### What to work on
1. The commentary on John 6 quotes Hylen on the notions that manna brings with it. List each of those notions.
2. Answer these questions from the commentary on John 6:
(a) Which verse contains the first "I am" statement in John that ends with a predicate nominative?
(b) According to Hylen, what had manna become a metaphor for by Jesus' time?
(c) Which verses does Lewis call necessary for understanding Jesus' interpretation and the critique he receives?
3. From the commentary on John 6, print the passage from "Continuing Theological Deviance" to "of that name.".

[[ Document text, beginning ]]

Continuing Theological Deviance
John 6:35 contains the first “I am” statement in John concluded with a predicate nominative. The grammar of such constructions has occupied Greek scholars for centuries. However, the real import here is, as Lewis points out, the incarnational theology of the Gospel. “I am” is the real name of the God of Israel, and Jesus identifies fully as that “I am.” The predicate nominatives expand and interpret the incarnational meaning of that name.
Up until this point, Jesus has been somewhat oblique in his identification with the manna from heaven. “Jesus identifies himself as the bread of the Scripture, the manna God is currently giving to the people,” Hylen (2013) writes. “Manna,” she continues, “is not a substance of days gone by, but something available now in Jesus” (page 343).
The manna image describes survival in the wilderness, sustained by God, Hylen notes. Receiving and benefitting from the manna required obedience to God’s command, especially when it came to gathering only as much as was needed for the day (and twice as much on the day before the Sabbath). So, Hylen (2013) notes, by Jesus’ time, manna had become a metaphor for God’s word or God’s wisdom (page 345).

“Manna is a theologically rich concept that brings with it notions of life, death, and following in God’s ways,” Hylen (2013) writes. “John uses all of these concepts to understand Jesus,” she continues. “Those who believe have a different sort of life than the life of mere survival and existence without faith. As manna,” Hylen concludes, “Jesus makes available a life that goes beyond sustenance” (page 345).
Lewis notes that verses 36-40 are necessary if we are to understand both the interpretation Jesus offers and the critique from the “Jews” that he receives. “Incorporating these verses removed from the lectionary provides the necessary background for what is to be the subject matter of belief in this moment,” Lewis argues. “To believe in Jesus here is to make the connection that he is both the bread God provides that gives life and also the source of the bread” (page 90).

[[ Document text, end ]]
[[ Material provided, beginning ]]

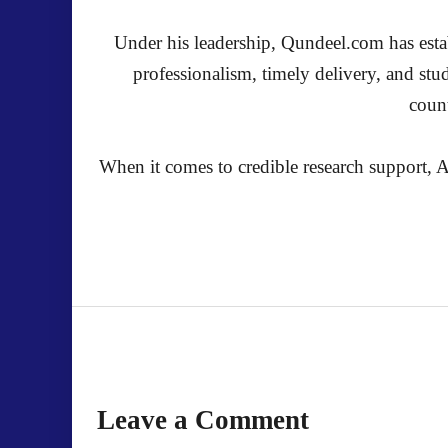
Under his leadership, Qundeel.com has establ
professionalism, timely delivery, and stu
count
When it comes to credible research support, A
Leave a Comment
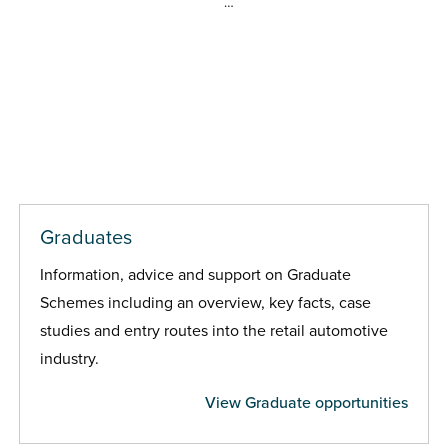
…
Graduates
Information, advice and support on Graduate
Schemes including an overview, key facts, case
studies and entry routes into the retail automotive
industry.
View Graduate opportunities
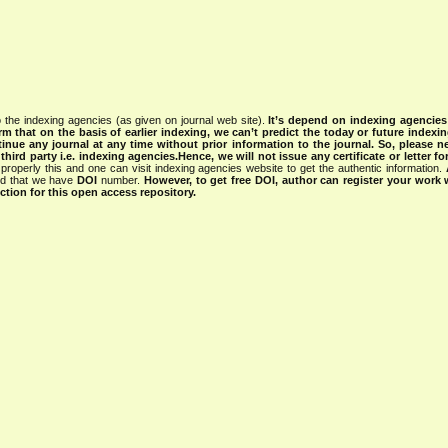
 the indexing agencies (as given on journal web site).
It’s depend on indexing agencie
rm that on the basis of earlier indexing, we can’t predict the today or future indexin
tinue any journal at any time without prior information to the journal.
So, please n
rd party i.e. indexing agencies.Hence, we will not issue any certificate or letter fo
properly this and one can visit indexing agencies website to get the authentic information.
ned that we have
DOI
number.
However, to get free DOI, author can register your work
tion for this open access repository.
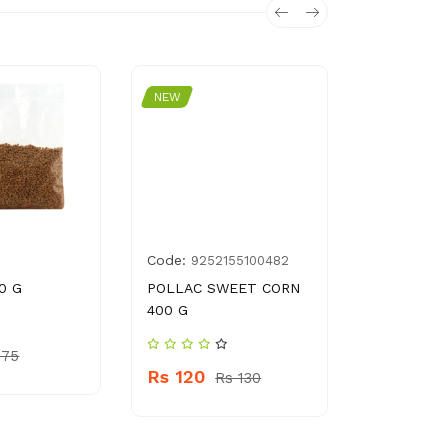
NEW
NEW
Code:
Code:
9252155100482
896
0 G
POLLAC SWEET CORN
CANDYLAN
400 G
FILLED L
 75
Rs 120
Rs 300
Rs 130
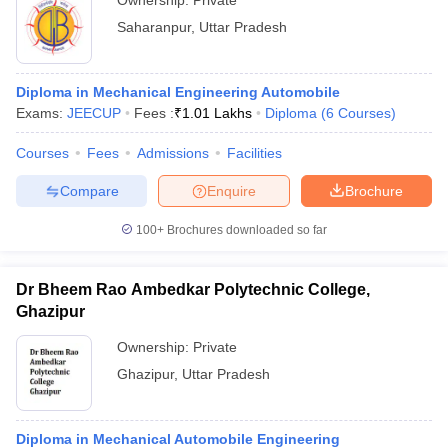
Ownership:
Private
Saharanpur
,
Uttar Pradesh
Diploma in Mechanical Engineering Automobile
Exams:
JEECUP
Fees :
₹
1.01 Lakhs
Diploma
(
6
Courses
)
Courses
Fees
Admissions
Facilities
Compare
Enquire
Brochure
100+
Brochures downloaded so far
Dr Bheem Rao Ambedkar Polytechnic College,
Ghazipur
Ownership:
Private
Ghazipur
,
Uttar Pradesh
Diploma in Mechanical Automobile Engineering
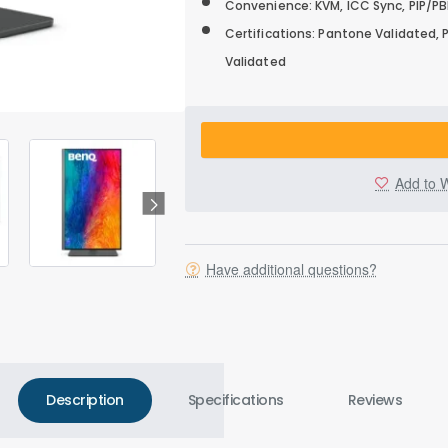
Convenience: KVM, ICC Sync, PIP/PBP
Certifications: Pantone Validated,
Validated
Add to W
Have additional questions?
Description
Specifications
Reviews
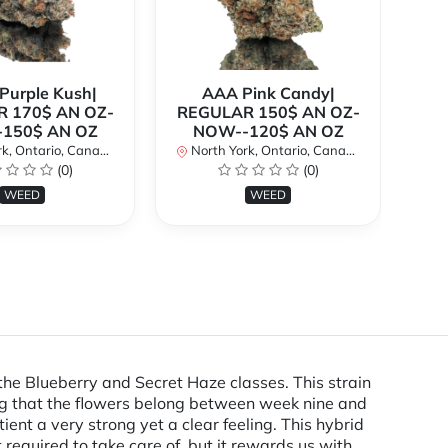
urple Kush|
AAA Pink Candy|
 170$ AN OZ-
REGULAR 150$ AN OZ-
Bi
150$ AN OZ
NOW--120$ AN OZ
AN
k, Ontario, Canada
North York, Ontario, Canada
(0)
(0)
No
WEED
WEED
Blueberry and Secret Haze classes. This strain
ering that the flowers belong between week nine and
ient a very strong yet a clear feeling. This hybrid
 required to take care of, but it rewards us with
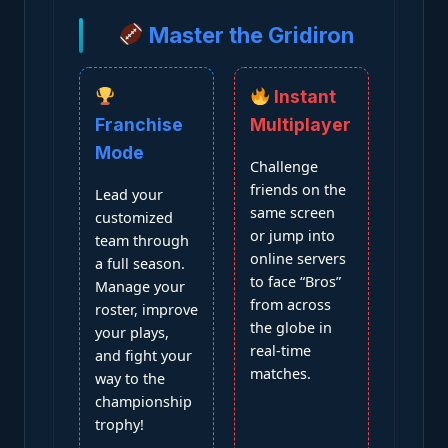
Master the Gridiron
Instant
Franchise
Multiplayer
Mode
Challenge
friends on the
Lead your
same screen
customized
or jump into
team through
online servers
a full season.
to face “Bros”
Manage your
from across
roster, improve
the globe in
your plays,
real-time
and fight your
matches.
way to the
championship
trophy!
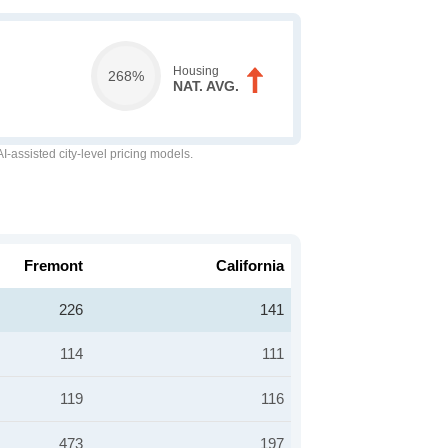
Housing
268%
NAT. AVG.
-assisted city-level pricing models.
Fremont
California
226
141
114
111
119
116
473
197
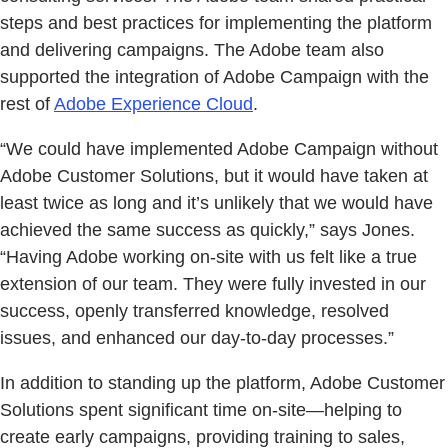
steps and best practices for implementing the platform
and delivering campaigns. The Adobe team also
supported the integration of Adobe Campaign with the
rest of
Adobe Experience Cloud
.
“We could have implemented Adobe Campaign without
Adobe Customer Solutions, but it would have taken at
least twice as long and it’s unlikely that we would have
achieved the same success as quickly,” says Jones.
“Having Adobe working on-site with us felt like a true
extension of our team. They were fully invested in our
success, openly transferred knowledge, resolved
issues, and enhanced our day-to-day processes.”
In addition to standing up the platform, Adobe Customer
Solutions spent significant time on-site—helping to
create early campaigns, providing training to sales,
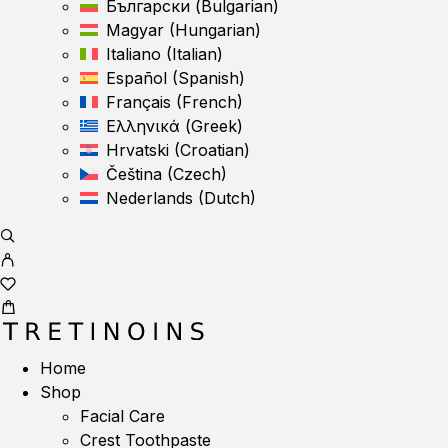
Български
(
Bulgarian
)
Magyar
(
Hungarian
)
Italiano
(
Italian
)
Español
(
Spanish
)
Français
(
French
)
Ελληνικά
(
Greek
)
Hrvatski
(
Croatian
)
Čeština
(
Czech
)
Nederlands
(
Dutch
)
Home
Shop
Facial Care
Crest Toothpaste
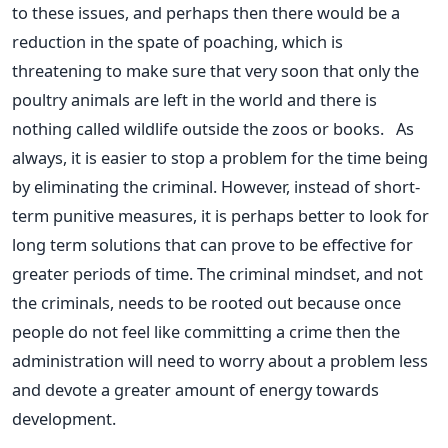
to these issues, and perhaps then there would be a
reduction in the spate of poaching, which is
threatening to make sure that very soon that only the
poultry animals are left in the world and there is
nothing called wildlife outside the zoos or books. As
always, it is easier to stop a problem for the time being
by eliminating the criminal. However, instead of short-
term punitive measures, it is perhaps better to look for
long term solutions that can prove to be effective for
greater periods of time. The criminal mindset, and not
the criminals, needs to be rooted out because once
people do not feel like committing a crime then the
administration will need to worry about a problem less
and devote a greater amount of energy towards
development.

[[ Material provided, end ]]

### Task-by-task outputs
1.
- life
- death
- following in God's ways

2.
(a) John 6:35
(b) God's word or God's wisdom
(c) Verses 36-40

3.
Continuing Theological Deviance
John 6:35 contains the first “I am” statement in John concluded with a predicate nominative. The grammar of such constructions has occupied Greek scholars for centuries. However, the real import here is, as Lewis points out, the incarnational theology of the Gospel. “I am” is the real name of the God of Israel, and Jesus identifies fully as that “I am.” The predicate nominatives expand and interpret the incarnational meaning of that name.